Ama zaten elimizdeki tüm ürünü sattığımız için ihaleye girmedik. Öncelikli olarak aslında her zaman ihracatı düşünürüz ama içinde bulunduğumuz süreçte iç pazarı beslememiz gerekiyordu, bu yüzden dış pazara girmedik. Zaten iç pazardan yerli kömüre inanılmaz bir talep var. Bu yüzden iç pazarımızla anlaşmaları artırıyoruz. Böylelikle ham kömür üretim kapasitemizi bu yıl 850 bin tondan 1,7 milyon tona çıkardık. Artan kapasitemizle satışların yüzde 90’ı sanayi sektörüne giderken, sadece yüzde 10’u evsel ısınmaya gidiyor. Yüzde 90’lık kısımdaki sanayi alanlarında ise tekstil, oluklu mukavva, nişasta gibi ürünlerin üretim fabrikaları yer alıyor. Buhar elde etmek isteyen bütün fabrikalara da kömür veriyoruz, çünkü doğal gazdan yaklaşık 13 kat daha ucuz bir kaynak sağlıyoruz. Doğal olarak da insanlar ürün satarak kazanamadıkları karı, kömür kullandıkları için elde ediyor.

Madencilikte katma değerin yükselmesinde teknolojinin payı nedir? Türkiye’de şu anda bu alanda teknoloji kullanımının payı nedir?

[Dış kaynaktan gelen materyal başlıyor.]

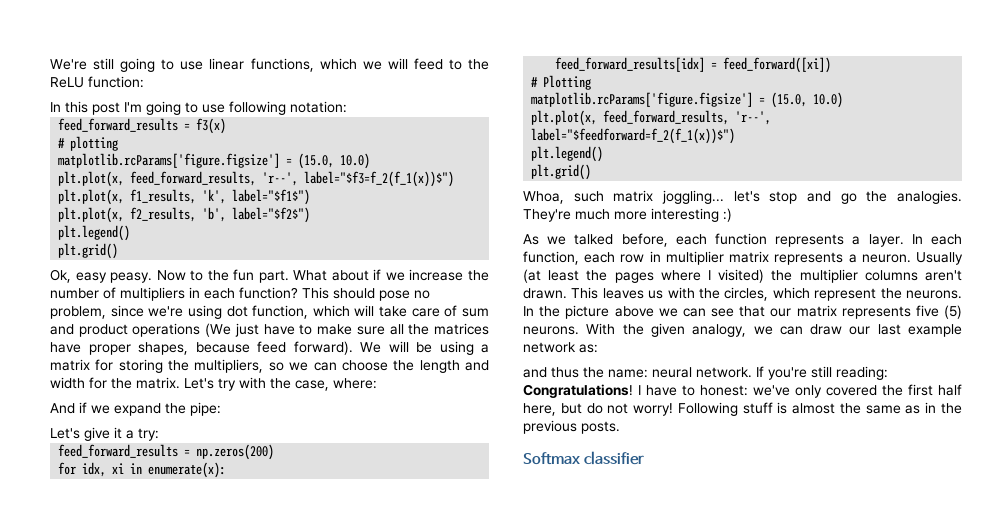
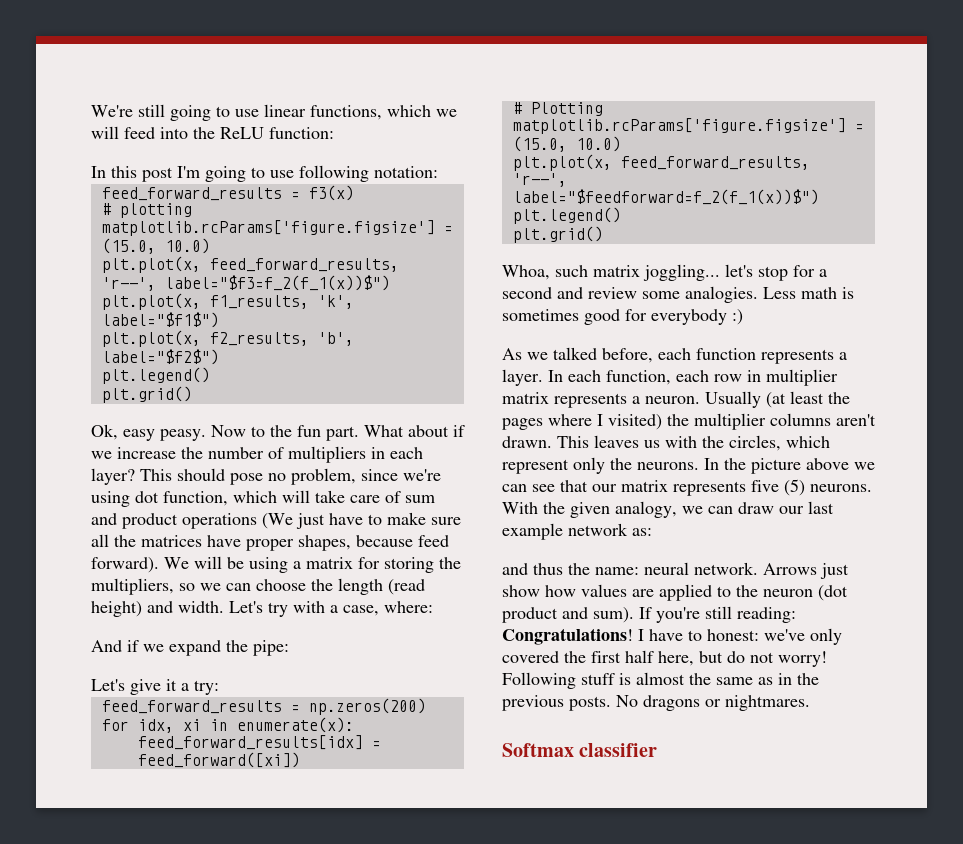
[448,59,462,70] to -> [160,127,188,139] into
[239,287,298,299] function? -> [91,468,135,485] layer?
[465,360,490,371] [50,377,180,389] and width for the matrix. -> [388,579,425,595] [91,601,224,617] (read height) and width.
[270,378,291,389] the -> [330,605,338,613] a
[807,190,962,204] [523,208,719,222] and go the analogies. They're much more interesting -> [793,265,827,277] [502,286,854,303] [502,309,727,325] for a second and review some analogies. Less math is sometimes good for everybody
(877, 294) none -> [573,457,605,474] only
(752, 372) none -> [763,563,849,579] [502,584,848,601] [502,607,634,623] Arrows just show how values are applied to the neuron (dot product and sum).
(620, 427) none -> [616,695,810,711] No dragons or nightmares.

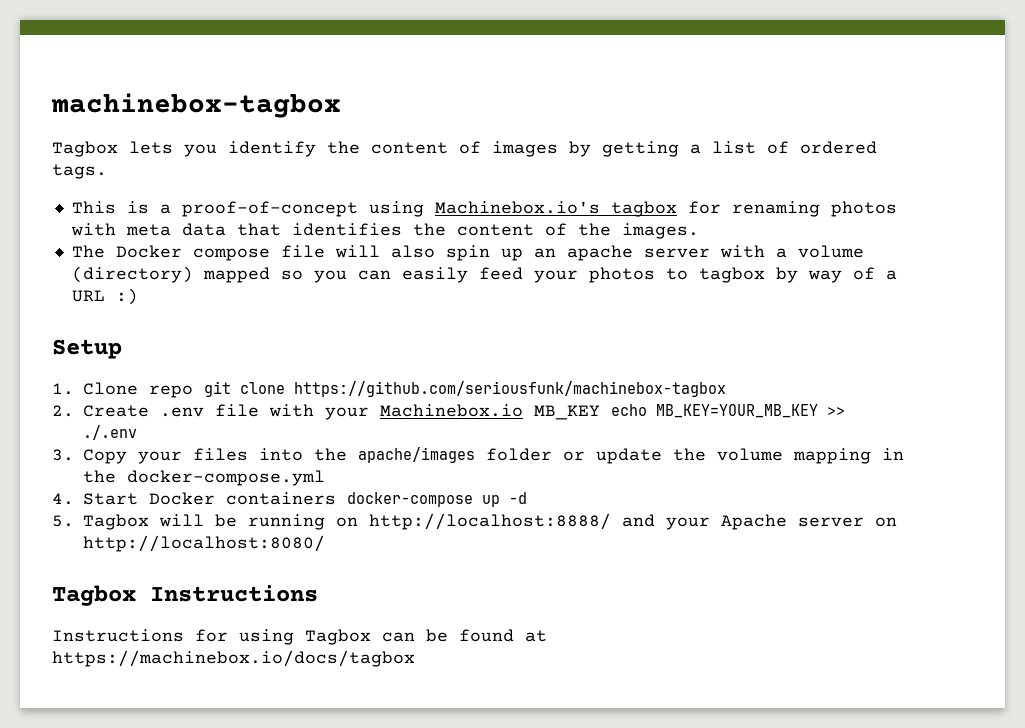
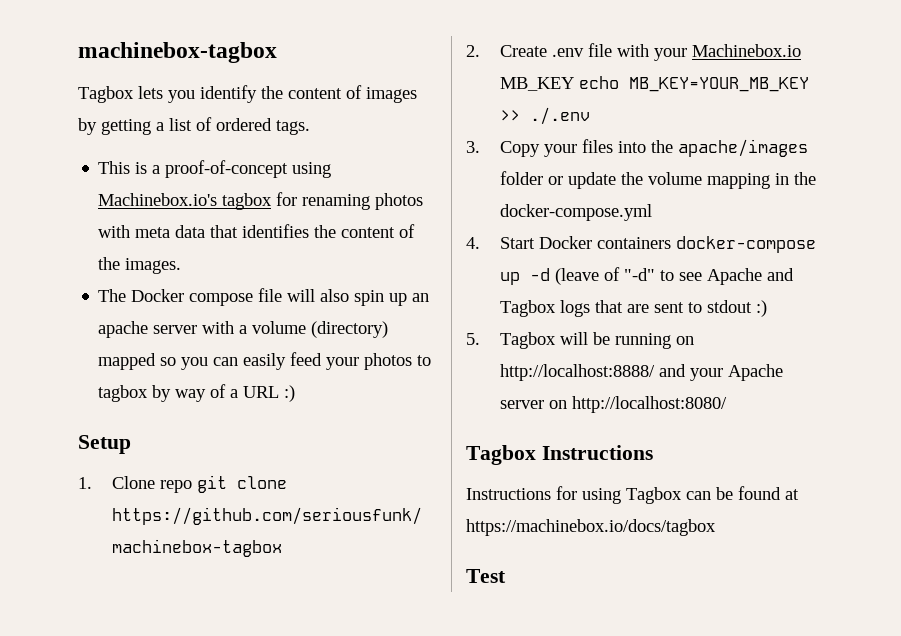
(527, 498) none -> [554,267,794,285] [499,300,767,317] (leave of "-d" to see Apache and Tagbox logs that are sent to stdout :)
(415, 658) none -> [466,569,506,583] // Test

Türkiye Manganez Rezervleri. Kaynak: MAPEG,2019

Çevreye hiç zarar vermeden teknolojiyle beraber manganez ve metalik madenler zenginleştirilebiliyor. Bizim yapmamız gereken şey ise henüz keşfedilmeyen çok değerli madenleri ve nadir toprak elementlerini görünür kılmak. Türkiye’de daha çok maden var ve bu ürünlerde teknolojinin katkısıyla deterjan olmaktan öteye geçmesi lazım. Örneğin, borun büyük kısmını cam, seramik ve deterjan olarak satıyoruz, fakat bunlar aslında çok kıymetli madenler. Yapmamız gereken birinci şey, elimizdeki ürünü teknolojiyle zenginleştirmek. Örneğin kömürü çıkarıyorsak, kömürü getirilebilecek son teknolojiyle en üst seviyeye getireceğiz. Mesela biz de bu şekilde 1030 kalorilik kömürü 3000-3500 bandına çıkarıyoruz. Yüzde 33’lük manganezi de bu yöntemlerle ilk etapta yüzde 66’ya, daha sonra yüzde 92’ye çıkarmayı hedefliyoruz. Yani teknolojinin katkısıyla zenginleştirme faaliyetleri uyguluyoruz, bu da hem katma değer hem de stratejik önem anlamına geliyor.